Hurricane Helene wreaked havoc across Florida’s Big Bend region and beyond, causing widespread flooding and wind damage after making landfall Thursday night. The storm’s impact extended from the Gulf Coast of Florida to Georgia and the Appalachian Mountains, resulting in the loss of more than 40 lives across four states.
The Tampa Bay area experienced severe flooding, with entire neighbourhoods submerged due to a powerful storm surge.
In southern Georgia, rescue teams worked to extract residents, some injured, from damaged structures. Flood warnings were issued for over 2 million people in North Carolina, while millions more, including those as far north as Virginia, faced power outages.
The devastation spanned a distance of at least 800 miles from the storm’s landfall point in the sparsely populated Big Bend area of Florida, located where the panhandle meets the Florida Peninsula. Near Newport, Tennessee, a dam failure prompted a flash flood warning for 20,000 residents and forced the evacuation of a 7,000-person community. In the mountains of western North Carolina, landslides endangered homes and obstructed major roadways. Authorities issued an evacuation warning for residents downstream of the Lake Lure Dam, fearing its imminent failure.

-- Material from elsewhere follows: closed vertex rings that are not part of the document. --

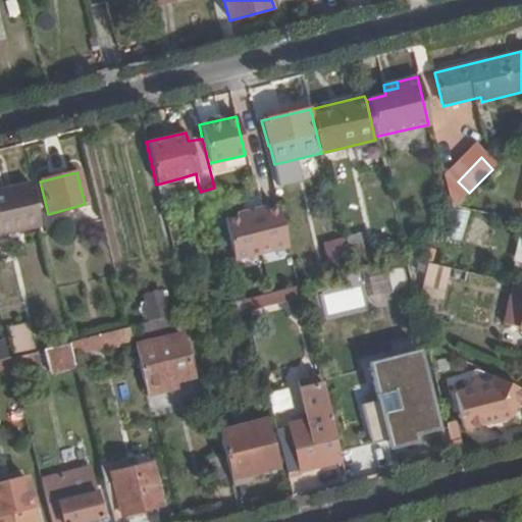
[(181,185),(197,180),(196,173),(179,178),(181,185)]
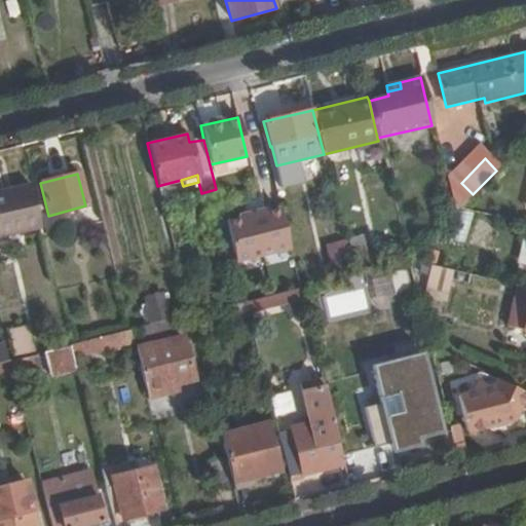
[(0,237),(41,228),(30,183),(11,188),(12,194),(0,197),(0,237)]
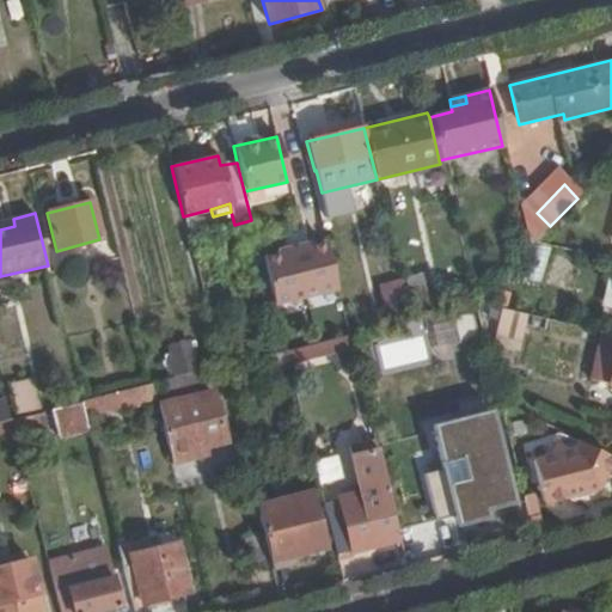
[(0,230),(14,226),(13,219),(0,221),(0,230)]
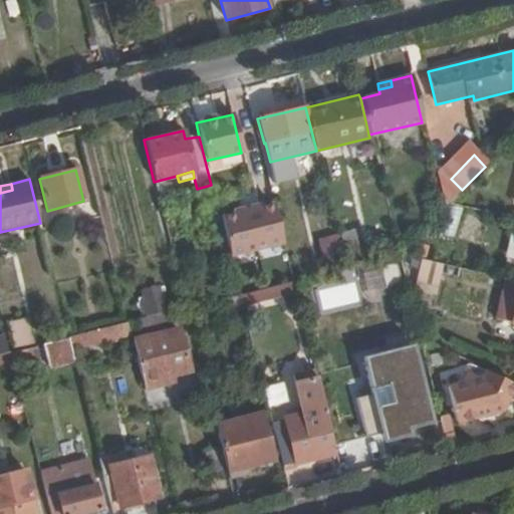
[(282,242),(272,202),(219,215),(228,255),(282,242)]
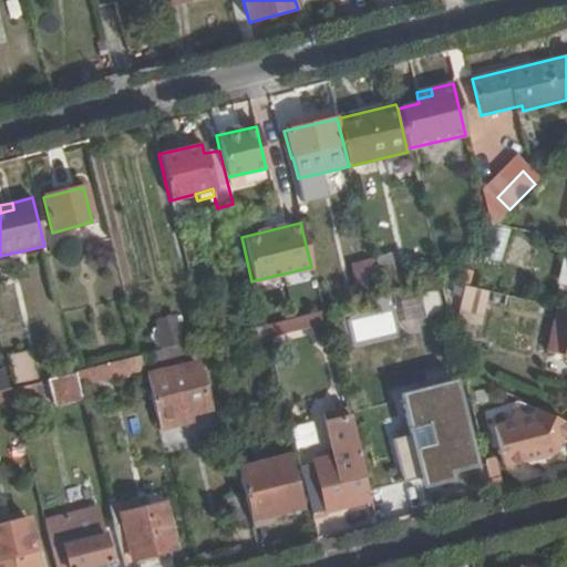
[(504,266),(512,230),(496,227),(488,263),(504,266)]
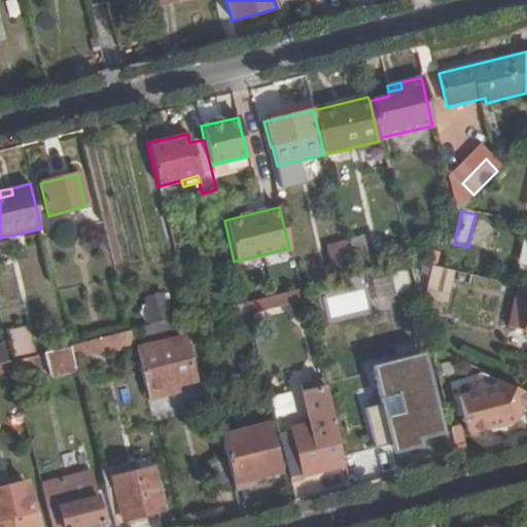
[(350,251),(364,248),(361,238),(348,241),(350,251)]
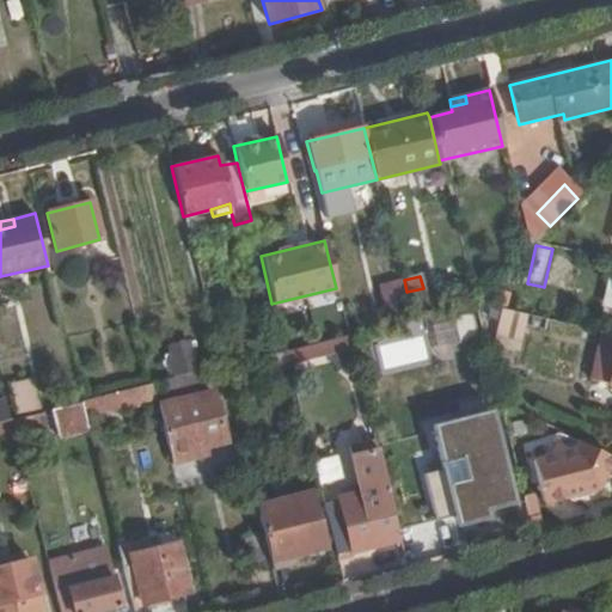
[(403,313),(396,281),(381,285),(389,317),(403,313)]
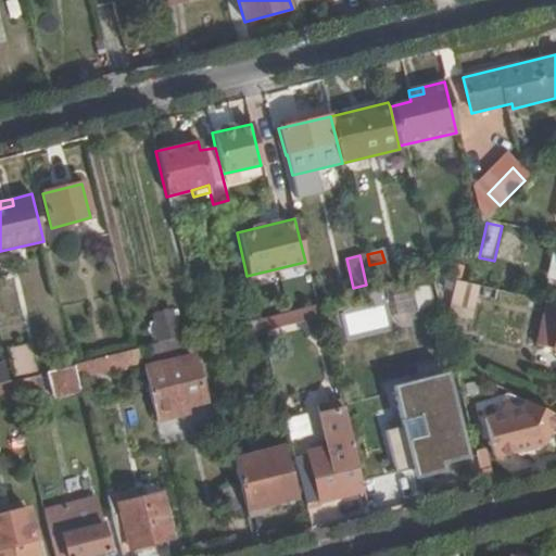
[(375,289),(397,283),(395,273),(387,274),(384,262),(369,265),(375,289)]
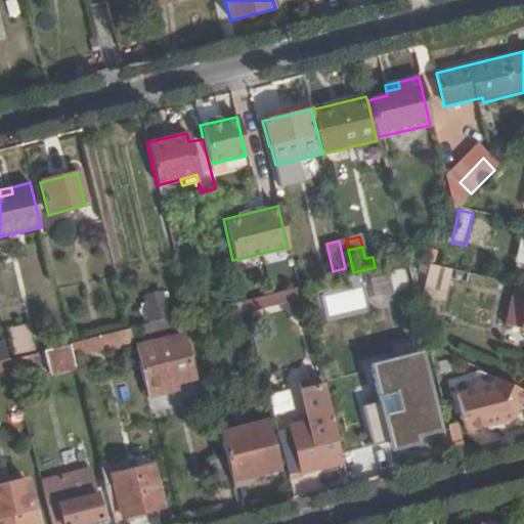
[(450,269),(429,265),(425,285),(445,290),(450,269)]
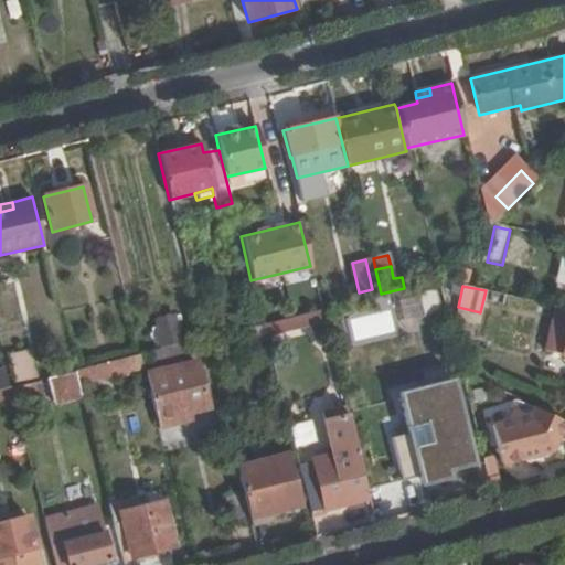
[(425,318),(438,315),(433,292),(423,296),(424,304),(412,306),(414,315),(424,312),(425,318)]
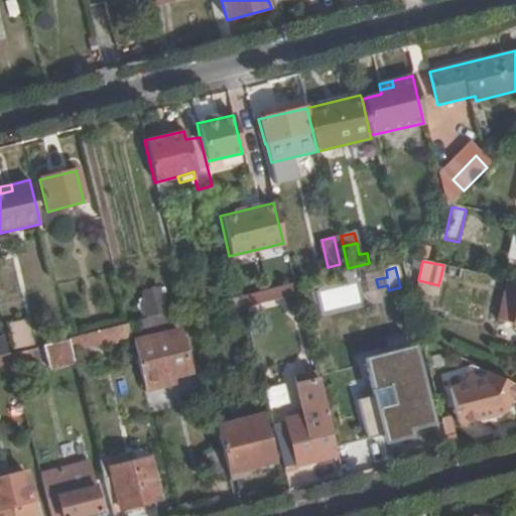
[(515,281),(506,279),(497,320),(515,325),(515,281)]
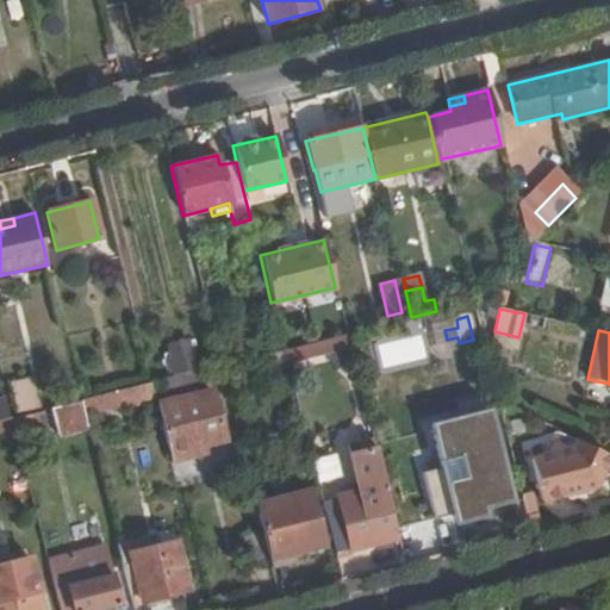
[(346,334),(306,343),(310,358),(349,347),(346,334)]
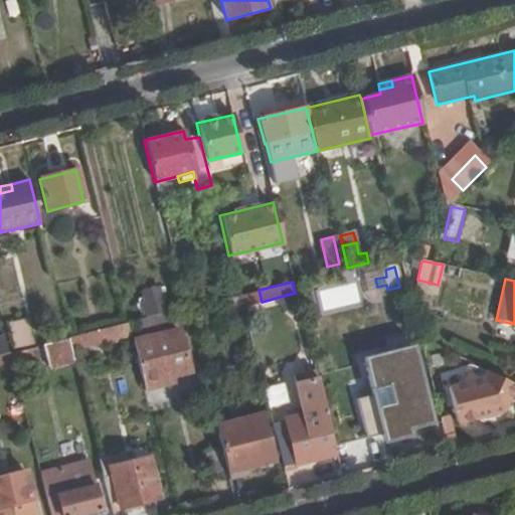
[(141,319),(164,313),(159,288),(146,291),(150,308),(139,311),(141,319)]
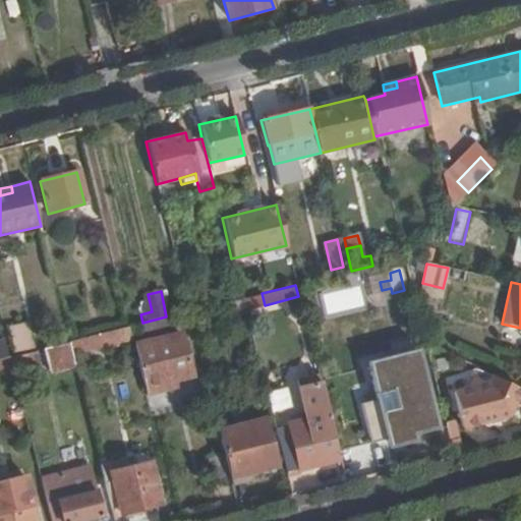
[(262,293),(241,298),(244,309),(265,305),(262,293)]
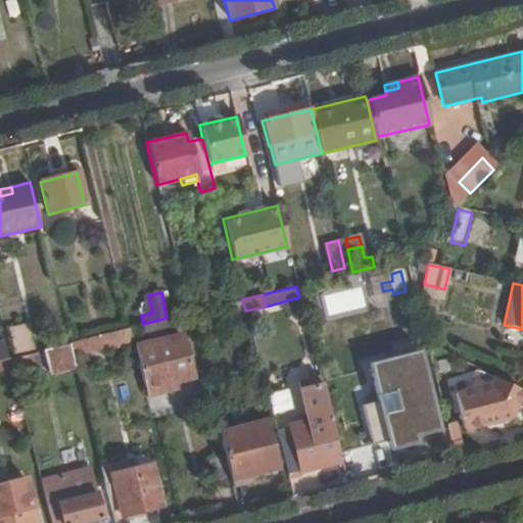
[(246,315),(242,299),(229,303),(233,319),(246,315)]
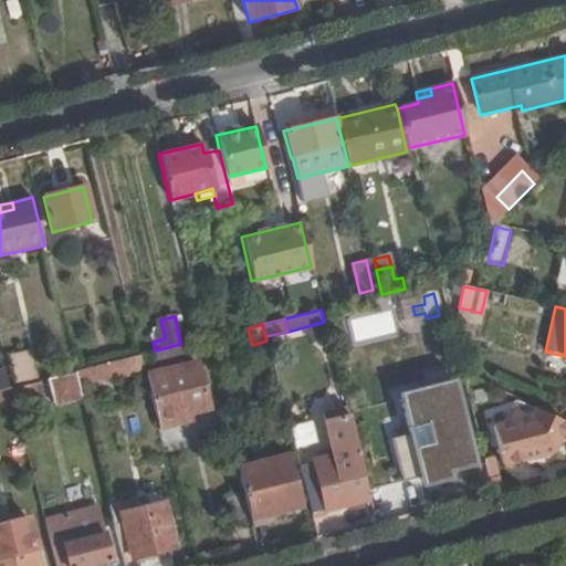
[(143,368),(139,355),(75,370),(79,385),(143,368)]
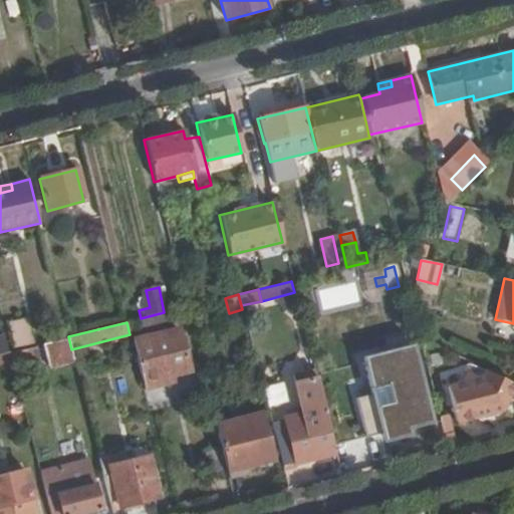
[(33,323),(10,329),(14,347),(38,341),(33,323)]
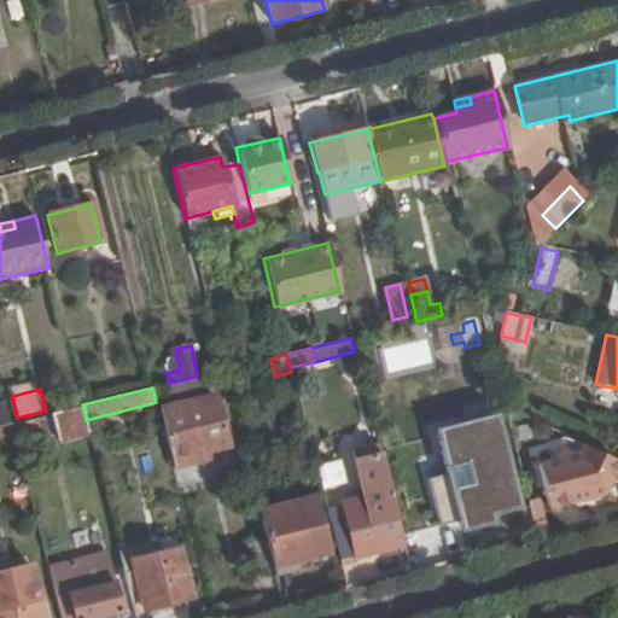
[(158,408),(173,468),(209,460),(208,452),(231,447),(217,394),(158,408)]
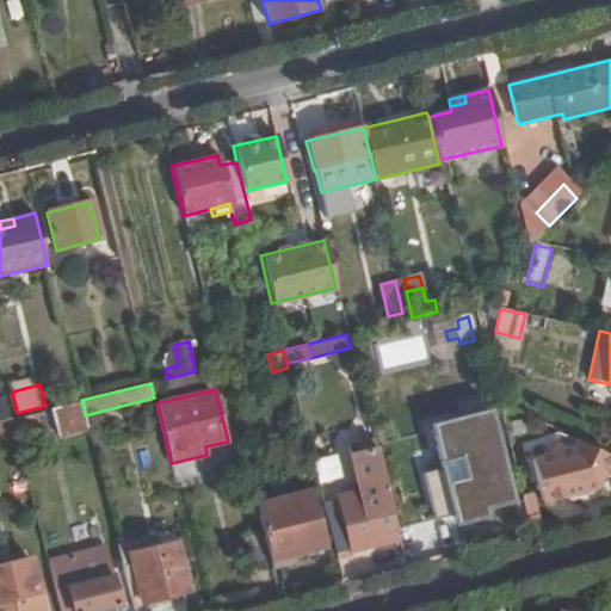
[(85,415),(81,400),(50,408),(57,436),(88,427),(85,415)]
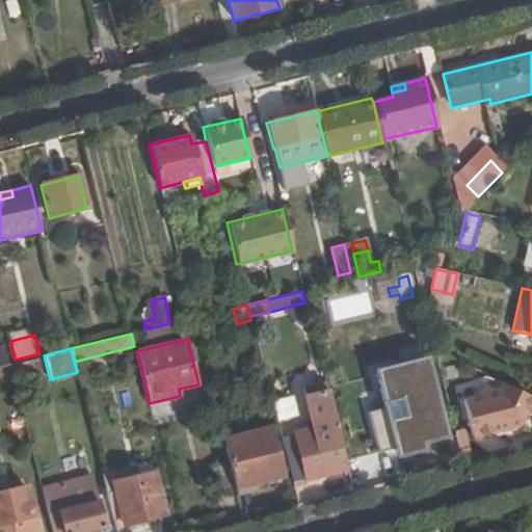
[(40,375),(36,360),(12,366),(17,380),(40,375)]
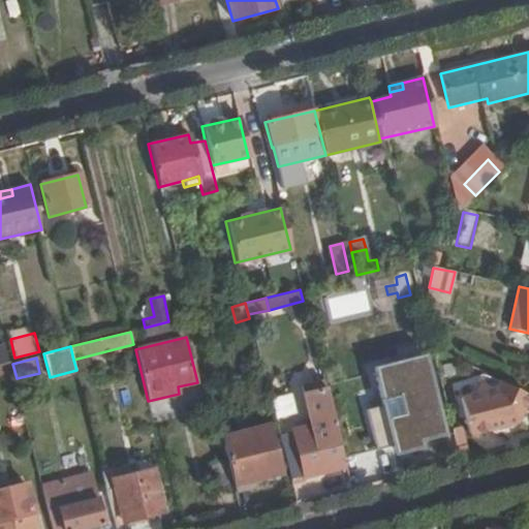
[(13,377),(9,362),(0,364),(0,379),(0,380),(13,377)]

Ryan Cole, assistant director for emergency services in Buncombe County, which includes Asheville, described the storm as “the most significant natural disaster that any of us have ever seen in western North Carolina.”
Among the storm’s fatalities were at least 17 people in South Carolina, 15 in Georgia, and seven in Florida. The hurricane made landfall just before midnight on Thursday as a Category 4 storm with winds of at least 130 mph. In Tampa, a falling sign claimed one life on a highway, according to governor Ron DeSantis, while several others drowned in other parts of the state.
The storm also spawned deadly tornadoes, with two people losing their lives in a tornado in Wheeler County, Georgia, as reported by local emergency management officials.
The vast extent of the area severely impacted by Helene is difficult to comprehend. In Atlanta, a television meteorologist covering the hurricane even rescued a woman live on the air as she cried out for help from inside her car, which was being engulfed by rising floodwaters.